Extracted material
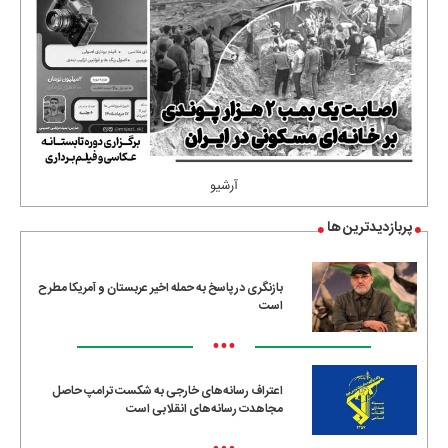
آرشیو
پربازدیدترین ها
بازنگری در پاسخ به حمله اخیر عربستان و آمریکا مطرح
است
•••
اعتراف رسانه‌های خارجی به شکست ترامپ حاصل
مجاهدت رسانه‌های انقلابی است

Task to carry out
State how many lines of the listing include the word "رسانه". Reply with the number alone.

Exercise solution
2